We audited the City of New Orleans’ HOME Investment Partnerships program in response to a citizen complaint alleging that the City did not monitor its HOME-assisted projects and in accordance with our annual audit plan. Our objective was to determine the validity of the complaint allegations and whether the City administered its HOME program in accordance with Federal and HUD requirements.
We found that complaint had merit as the City did not always properly monitor or administer its HOME program in accordance with requirements. For 13 projects reviewed, the City did not ensure that 4 projects had regulatory agreements, preventing the City from enforcing the affordability and other program requirements.

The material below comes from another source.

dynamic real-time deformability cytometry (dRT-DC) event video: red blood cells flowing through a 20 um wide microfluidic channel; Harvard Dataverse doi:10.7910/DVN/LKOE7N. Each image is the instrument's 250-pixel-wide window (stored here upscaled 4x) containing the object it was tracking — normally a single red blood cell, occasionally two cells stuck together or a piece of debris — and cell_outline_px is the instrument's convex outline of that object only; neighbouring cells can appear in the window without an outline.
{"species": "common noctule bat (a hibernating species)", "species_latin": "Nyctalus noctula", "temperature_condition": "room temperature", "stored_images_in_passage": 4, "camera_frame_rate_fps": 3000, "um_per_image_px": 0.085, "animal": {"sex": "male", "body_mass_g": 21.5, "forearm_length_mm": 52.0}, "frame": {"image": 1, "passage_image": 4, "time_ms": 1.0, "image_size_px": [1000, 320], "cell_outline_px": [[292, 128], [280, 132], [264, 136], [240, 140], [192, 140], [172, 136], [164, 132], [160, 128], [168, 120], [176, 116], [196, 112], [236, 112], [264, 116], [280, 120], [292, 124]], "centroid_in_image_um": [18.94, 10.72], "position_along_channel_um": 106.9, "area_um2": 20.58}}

For the remaining nine projects, the City did not always ensure that (1) rents remained within rent limits, (2) it performed initial tenant income eligibility certifications, and (3) it conducted property inspections and onsite monitoring visits. In addition, the City did not track or accurately report unit vacancies and properly report and use its program income. These conditions occurred because the City (1) did not follow the program requirements, (2) lacked supervisory management of staff, (3) did not have adequate written policies and procedures, and (4) had poor record-keeping practices. As a result, the City failed to protect more than $7.5 million in HOME funds disbursed; detect $82,800 in rent overpayments; ensure that affordable housing was available and offered to low-income households; and ensure that program participants lived in decent, safe, and sanitary housing. In addition, the City could not provide HUD with reasonable assurance that it properly managed its HOME program, putting more than $9.3 million in available HOME funds at risk for mismanagement.
We recommend that HUD require the City to develop and implement written procedures and take actions to better ensure that it spends more than $9.3 million. In addition, we recommend that HUD require the City to (1) repay more than $1.8 million, (2) support or repay more than $5.8 million, and (3) develop and implement, and revise its written procedures and management controls.